== RAW DATA ==
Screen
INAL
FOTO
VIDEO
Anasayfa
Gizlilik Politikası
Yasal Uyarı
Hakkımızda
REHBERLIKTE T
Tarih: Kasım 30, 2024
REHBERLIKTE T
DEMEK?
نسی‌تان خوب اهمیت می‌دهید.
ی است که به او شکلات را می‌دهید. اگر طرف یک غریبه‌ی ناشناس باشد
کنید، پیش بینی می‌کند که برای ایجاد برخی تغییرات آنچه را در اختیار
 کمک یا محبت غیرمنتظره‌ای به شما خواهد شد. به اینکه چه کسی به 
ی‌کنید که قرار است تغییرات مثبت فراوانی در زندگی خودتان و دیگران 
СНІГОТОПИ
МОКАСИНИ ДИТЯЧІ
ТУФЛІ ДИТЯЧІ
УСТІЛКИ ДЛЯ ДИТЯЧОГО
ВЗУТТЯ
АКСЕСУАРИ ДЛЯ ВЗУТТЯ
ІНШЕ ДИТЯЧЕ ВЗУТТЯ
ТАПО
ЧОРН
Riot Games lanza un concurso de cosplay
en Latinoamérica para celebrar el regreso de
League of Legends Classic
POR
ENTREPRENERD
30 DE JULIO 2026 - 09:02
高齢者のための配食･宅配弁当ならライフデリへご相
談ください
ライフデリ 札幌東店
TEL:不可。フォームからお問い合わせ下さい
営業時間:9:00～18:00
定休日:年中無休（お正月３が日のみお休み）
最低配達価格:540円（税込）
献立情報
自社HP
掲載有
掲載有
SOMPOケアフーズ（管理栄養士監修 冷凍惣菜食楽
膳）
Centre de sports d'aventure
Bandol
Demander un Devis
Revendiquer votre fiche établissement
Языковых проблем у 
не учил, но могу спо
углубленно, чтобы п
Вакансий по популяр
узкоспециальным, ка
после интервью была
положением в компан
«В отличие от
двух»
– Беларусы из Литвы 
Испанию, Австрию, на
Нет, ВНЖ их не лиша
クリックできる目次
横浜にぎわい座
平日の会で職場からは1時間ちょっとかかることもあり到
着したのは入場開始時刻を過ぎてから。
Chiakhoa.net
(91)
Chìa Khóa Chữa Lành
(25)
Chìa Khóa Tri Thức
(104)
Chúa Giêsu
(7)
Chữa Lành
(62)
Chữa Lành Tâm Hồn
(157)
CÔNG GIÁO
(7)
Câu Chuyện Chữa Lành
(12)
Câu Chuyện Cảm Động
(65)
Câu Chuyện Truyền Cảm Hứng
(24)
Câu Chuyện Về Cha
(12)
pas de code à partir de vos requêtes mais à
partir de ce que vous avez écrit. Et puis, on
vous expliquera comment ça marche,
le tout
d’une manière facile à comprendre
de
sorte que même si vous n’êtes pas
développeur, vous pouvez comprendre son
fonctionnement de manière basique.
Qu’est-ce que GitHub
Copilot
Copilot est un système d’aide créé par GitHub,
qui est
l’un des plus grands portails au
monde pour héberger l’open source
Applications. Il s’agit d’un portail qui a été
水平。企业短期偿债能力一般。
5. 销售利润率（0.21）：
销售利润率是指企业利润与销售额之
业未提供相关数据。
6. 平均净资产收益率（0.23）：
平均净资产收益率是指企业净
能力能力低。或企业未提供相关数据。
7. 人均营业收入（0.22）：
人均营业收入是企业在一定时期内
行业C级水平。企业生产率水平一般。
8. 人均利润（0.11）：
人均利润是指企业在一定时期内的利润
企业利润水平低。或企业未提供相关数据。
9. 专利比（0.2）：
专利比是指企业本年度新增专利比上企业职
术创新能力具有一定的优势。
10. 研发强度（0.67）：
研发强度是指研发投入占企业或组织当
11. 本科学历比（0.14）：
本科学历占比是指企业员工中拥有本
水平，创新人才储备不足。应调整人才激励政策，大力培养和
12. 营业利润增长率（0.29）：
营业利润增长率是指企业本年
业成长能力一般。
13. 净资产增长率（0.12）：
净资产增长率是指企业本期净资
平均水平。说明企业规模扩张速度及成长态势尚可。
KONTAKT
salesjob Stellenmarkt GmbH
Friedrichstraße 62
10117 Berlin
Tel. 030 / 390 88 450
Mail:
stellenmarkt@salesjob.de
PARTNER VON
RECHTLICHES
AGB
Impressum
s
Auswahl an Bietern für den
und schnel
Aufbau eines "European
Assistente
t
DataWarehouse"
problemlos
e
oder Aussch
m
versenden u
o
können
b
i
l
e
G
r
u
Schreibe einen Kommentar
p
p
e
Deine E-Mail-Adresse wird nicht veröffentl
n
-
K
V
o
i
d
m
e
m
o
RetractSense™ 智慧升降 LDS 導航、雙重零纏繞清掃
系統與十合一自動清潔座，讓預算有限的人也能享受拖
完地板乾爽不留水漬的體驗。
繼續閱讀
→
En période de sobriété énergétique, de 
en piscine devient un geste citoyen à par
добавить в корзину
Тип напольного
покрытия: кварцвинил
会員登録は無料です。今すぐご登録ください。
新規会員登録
===
WHAT THIS TASK INVOLVES> Please count the lines in the data above that contain the string "manière", where case counts, and reply with the number alone.

RESPONSE FOR THIS EXERCISE> 2